ABOUT THIS EXERCISE: How many lines in the records below hold the string "stroke"? Please answer with the number and nothing more.

(THE INPUT)

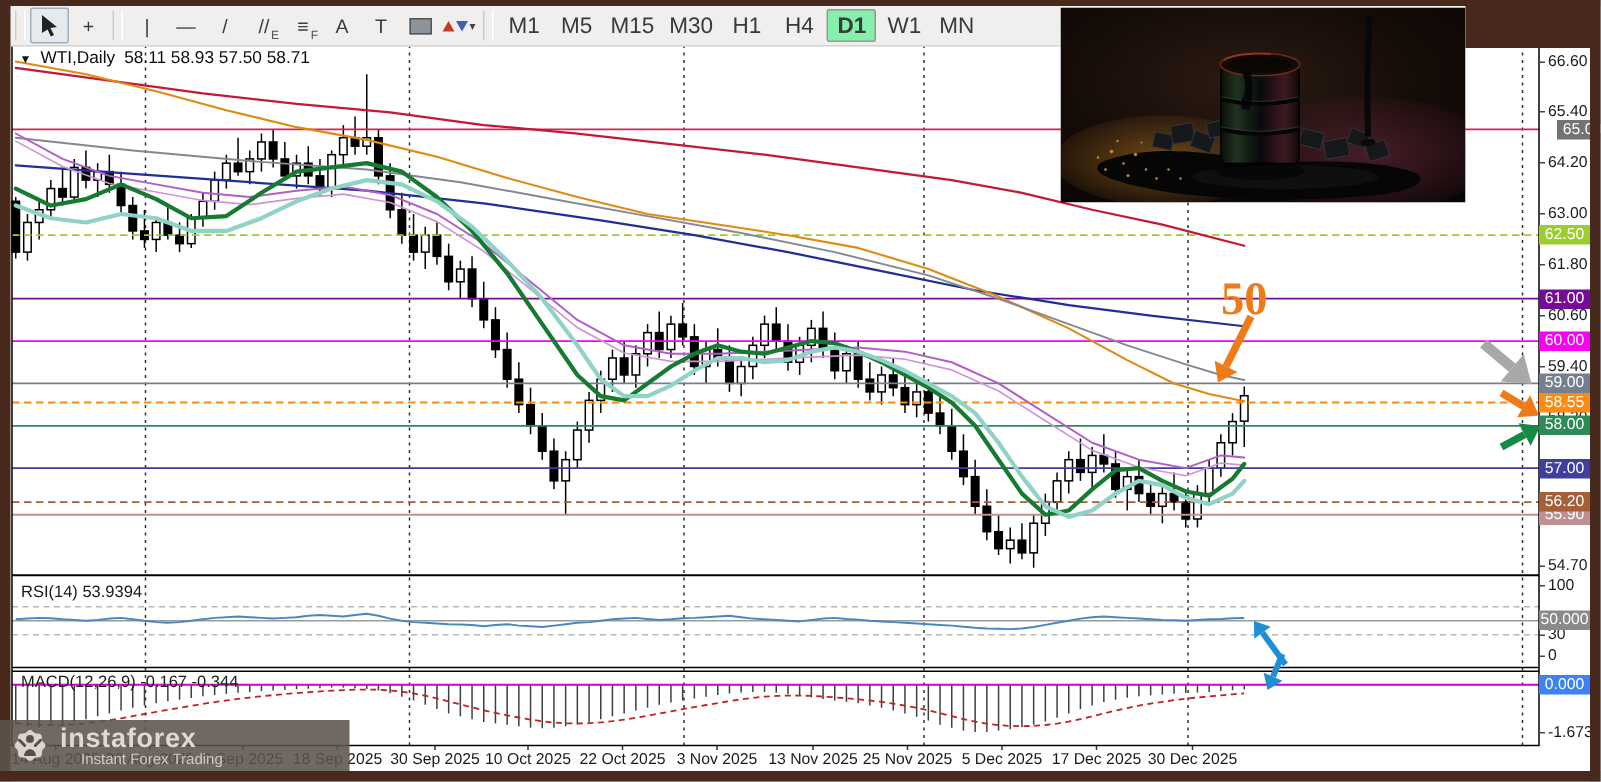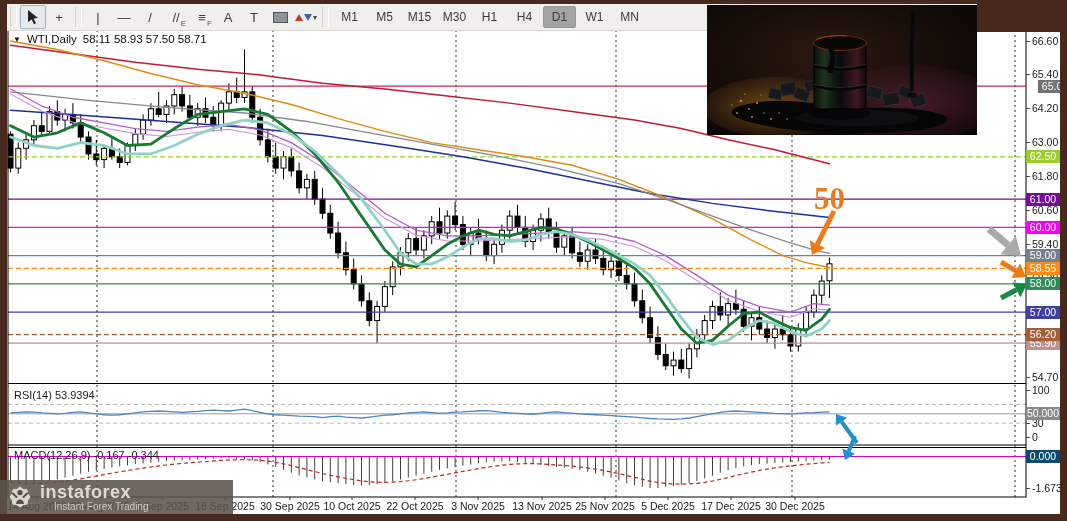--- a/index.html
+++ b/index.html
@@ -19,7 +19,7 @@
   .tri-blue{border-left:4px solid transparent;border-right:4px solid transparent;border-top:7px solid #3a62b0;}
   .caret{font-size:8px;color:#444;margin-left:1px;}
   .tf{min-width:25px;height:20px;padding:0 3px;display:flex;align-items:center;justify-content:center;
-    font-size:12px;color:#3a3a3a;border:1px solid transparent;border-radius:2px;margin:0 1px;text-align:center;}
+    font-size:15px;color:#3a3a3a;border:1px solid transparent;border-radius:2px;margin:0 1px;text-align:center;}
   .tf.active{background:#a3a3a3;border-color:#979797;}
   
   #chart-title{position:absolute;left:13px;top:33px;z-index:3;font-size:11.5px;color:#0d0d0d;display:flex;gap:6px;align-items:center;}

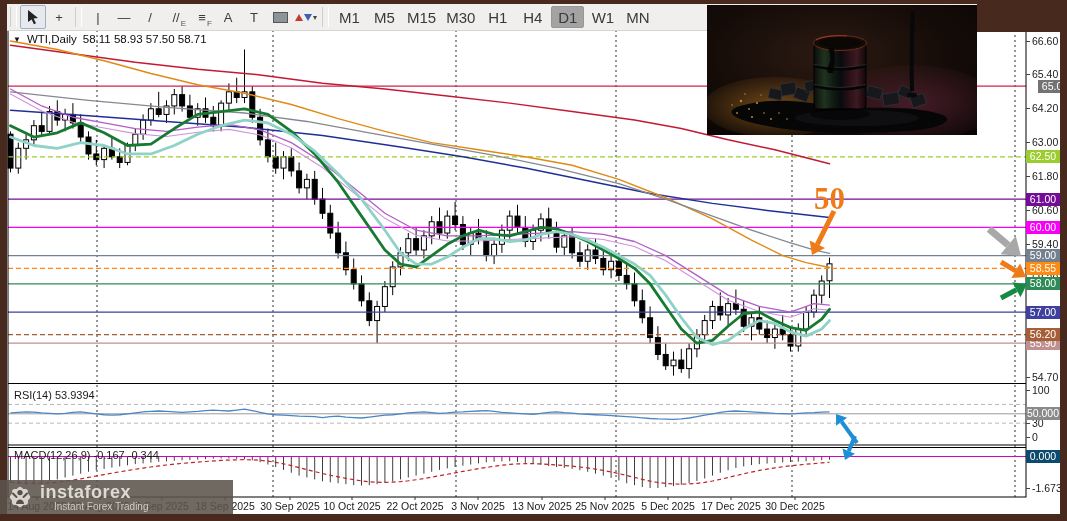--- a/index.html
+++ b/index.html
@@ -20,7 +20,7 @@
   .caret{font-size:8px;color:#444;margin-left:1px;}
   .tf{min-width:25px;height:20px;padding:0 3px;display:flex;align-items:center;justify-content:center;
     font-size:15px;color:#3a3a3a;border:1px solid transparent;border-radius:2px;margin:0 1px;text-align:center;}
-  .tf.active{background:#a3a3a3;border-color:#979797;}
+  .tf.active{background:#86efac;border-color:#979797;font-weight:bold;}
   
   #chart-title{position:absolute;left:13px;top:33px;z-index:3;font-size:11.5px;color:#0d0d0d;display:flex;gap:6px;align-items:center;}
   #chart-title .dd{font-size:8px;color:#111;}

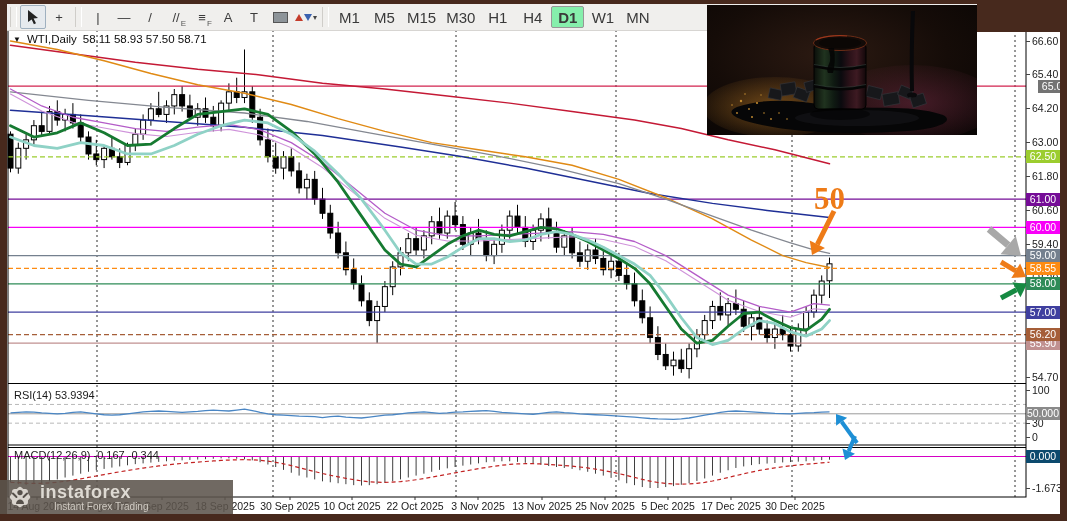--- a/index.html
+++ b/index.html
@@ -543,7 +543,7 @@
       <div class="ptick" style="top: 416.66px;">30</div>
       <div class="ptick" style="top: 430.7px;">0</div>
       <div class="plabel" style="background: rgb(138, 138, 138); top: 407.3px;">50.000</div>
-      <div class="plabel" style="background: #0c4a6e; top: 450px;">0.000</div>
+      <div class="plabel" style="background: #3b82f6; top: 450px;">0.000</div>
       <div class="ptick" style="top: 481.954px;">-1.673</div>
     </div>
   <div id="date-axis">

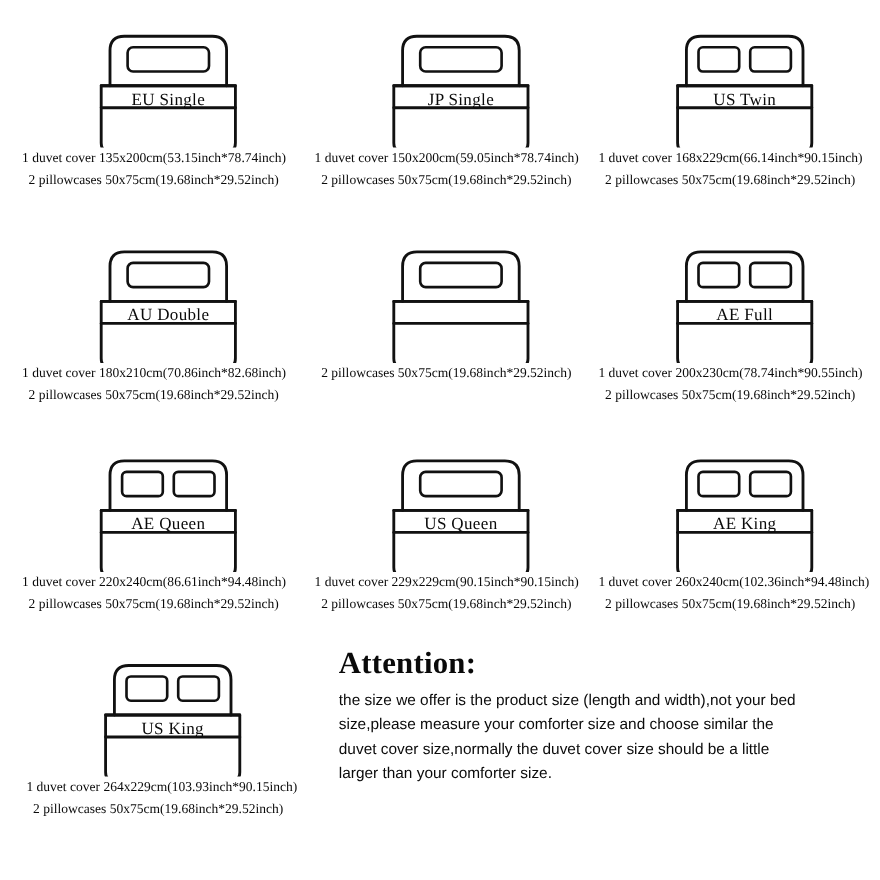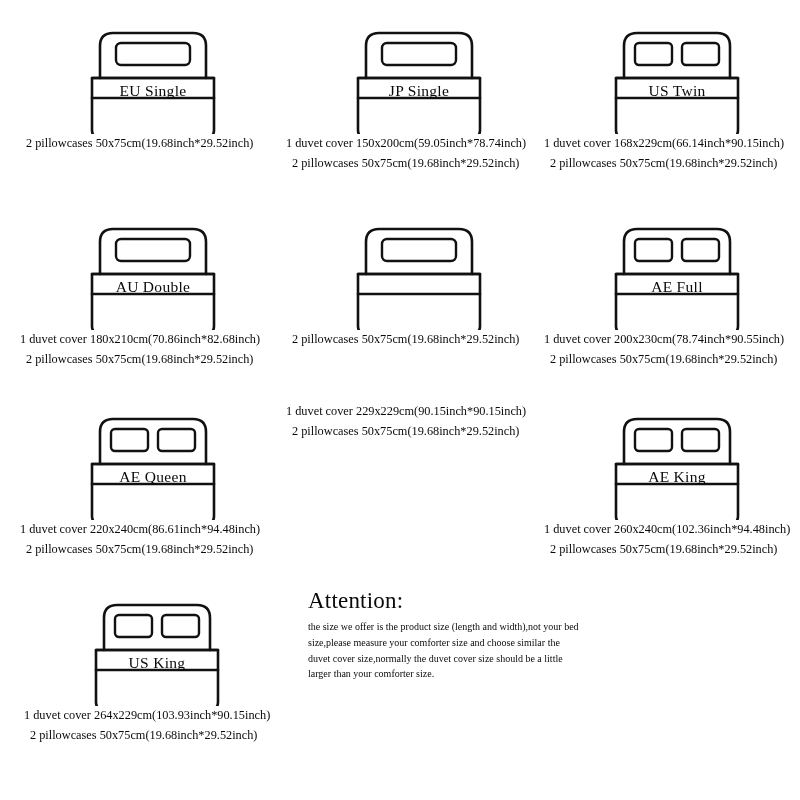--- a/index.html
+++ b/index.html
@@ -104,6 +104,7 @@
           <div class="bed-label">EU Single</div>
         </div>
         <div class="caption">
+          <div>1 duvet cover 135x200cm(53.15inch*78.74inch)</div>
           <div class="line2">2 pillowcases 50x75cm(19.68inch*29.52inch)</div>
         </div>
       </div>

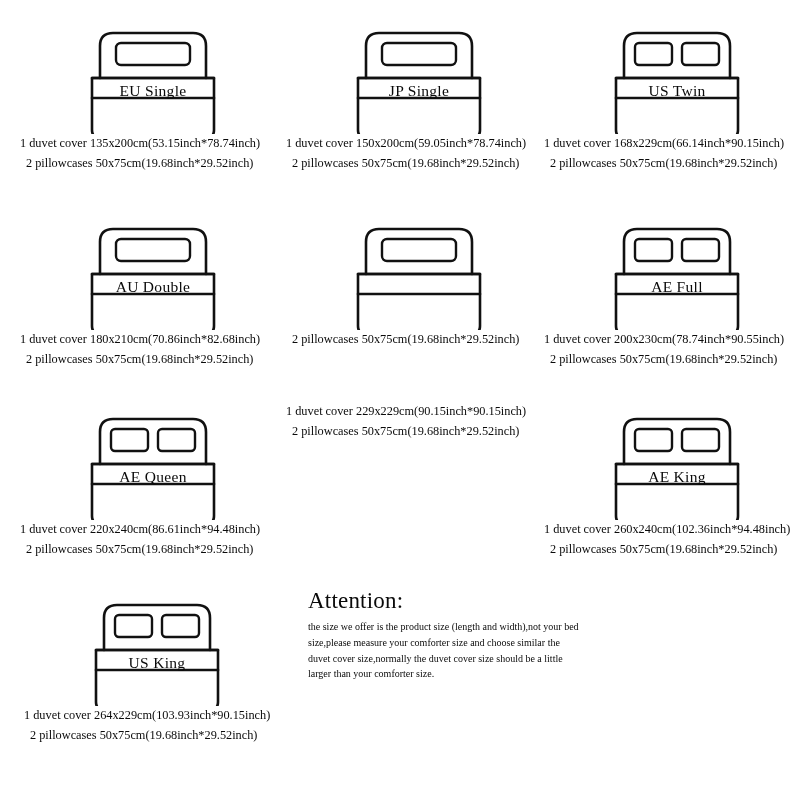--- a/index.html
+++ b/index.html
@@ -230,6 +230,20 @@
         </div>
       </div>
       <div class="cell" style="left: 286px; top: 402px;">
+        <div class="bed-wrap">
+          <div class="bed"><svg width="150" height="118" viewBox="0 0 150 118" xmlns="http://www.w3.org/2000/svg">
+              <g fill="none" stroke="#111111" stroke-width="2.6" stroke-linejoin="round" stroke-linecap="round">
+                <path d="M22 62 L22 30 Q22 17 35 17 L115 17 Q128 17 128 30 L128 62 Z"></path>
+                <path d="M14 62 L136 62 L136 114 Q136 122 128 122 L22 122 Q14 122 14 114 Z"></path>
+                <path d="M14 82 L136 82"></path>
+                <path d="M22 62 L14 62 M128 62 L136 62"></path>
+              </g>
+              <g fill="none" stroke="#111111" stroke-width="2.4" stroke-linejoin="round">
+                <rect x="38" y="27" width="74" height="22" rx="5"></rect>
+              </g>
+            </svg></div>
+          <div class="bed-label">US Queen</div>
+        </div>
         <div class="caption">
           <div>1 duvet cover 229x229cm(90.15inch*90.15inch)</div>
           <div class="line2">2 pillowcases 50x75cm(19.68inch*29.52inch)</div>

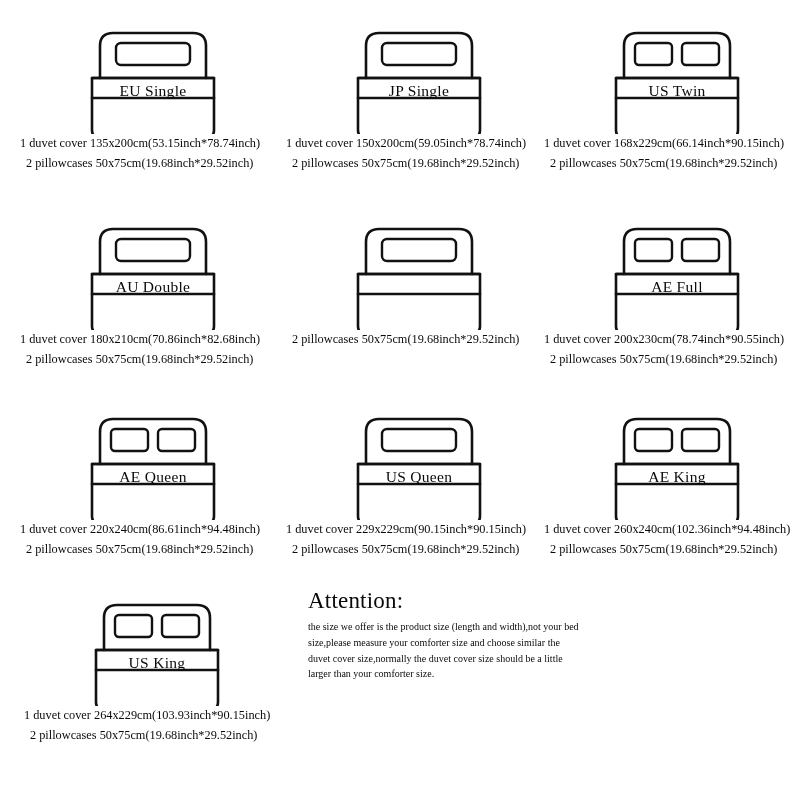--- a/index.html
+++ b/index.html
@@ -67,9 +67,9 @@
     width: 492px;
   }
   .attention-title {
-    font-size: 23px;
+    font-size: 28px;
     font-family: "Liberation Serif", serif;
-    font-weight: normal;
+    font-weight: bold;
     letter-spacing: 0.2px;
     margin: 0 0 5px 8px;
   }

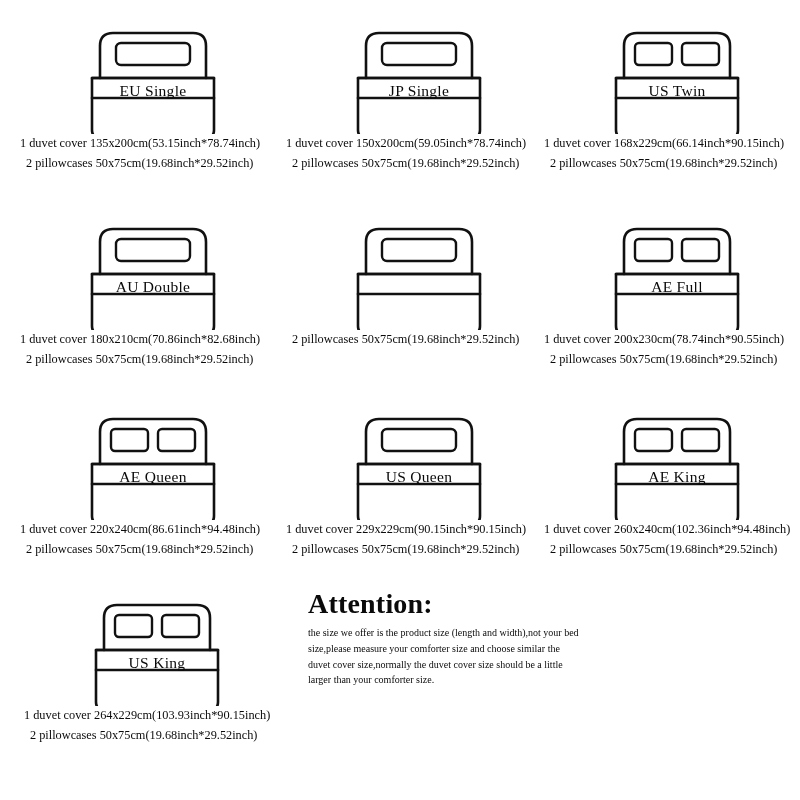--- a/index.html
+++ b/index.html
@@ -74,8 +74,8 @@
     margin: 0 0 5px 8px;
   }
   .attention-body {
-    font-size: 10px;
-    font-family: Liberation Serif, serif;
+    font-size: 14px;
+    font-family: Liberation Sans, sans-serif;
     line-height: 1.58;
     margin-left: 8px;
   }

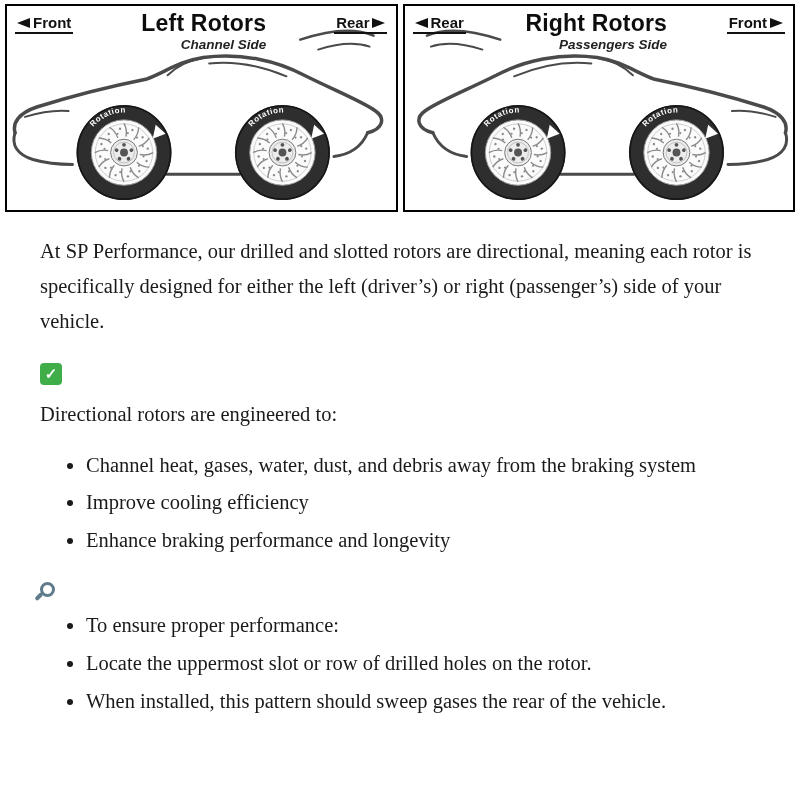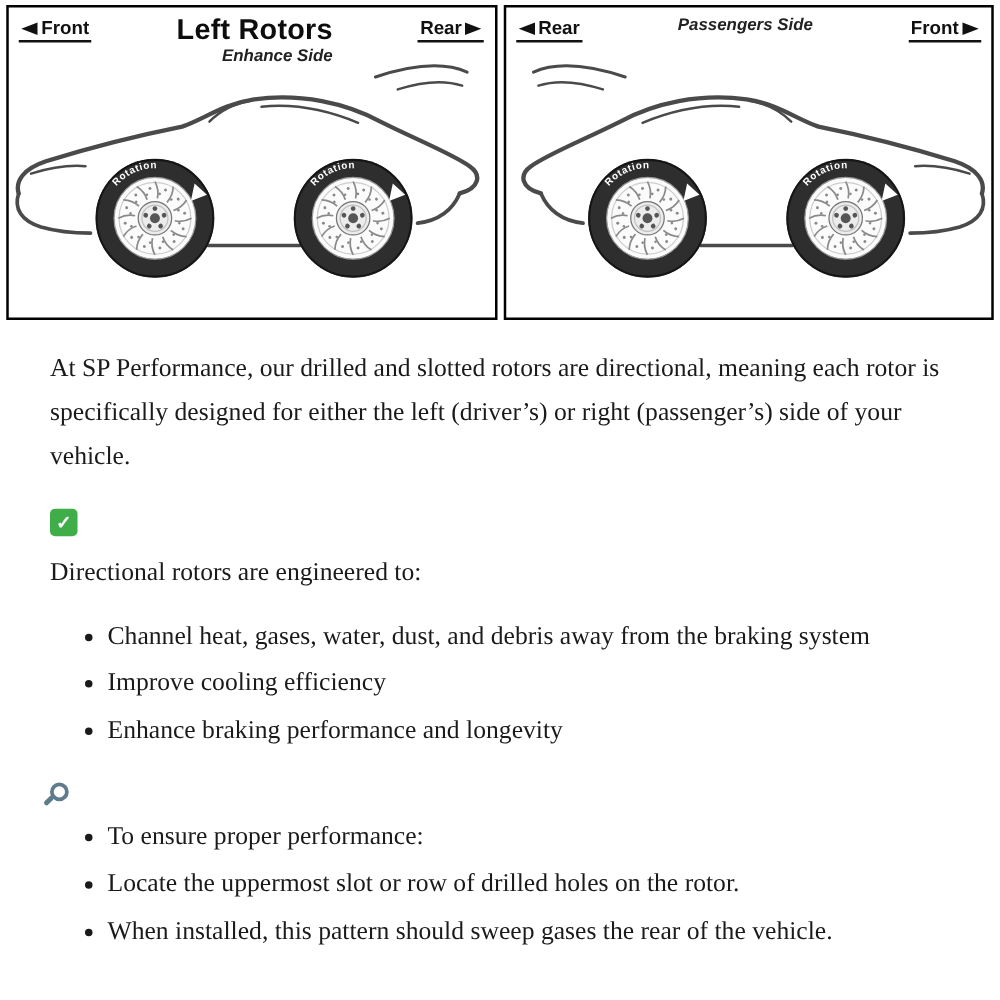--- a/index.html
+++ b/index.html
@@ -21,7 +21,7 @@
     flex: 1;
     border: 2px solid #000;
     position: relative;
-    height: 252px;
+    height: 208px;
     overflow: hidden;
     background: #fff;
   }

(End THE INPUT)

RESPONSE TO THIS EXERCISE: 2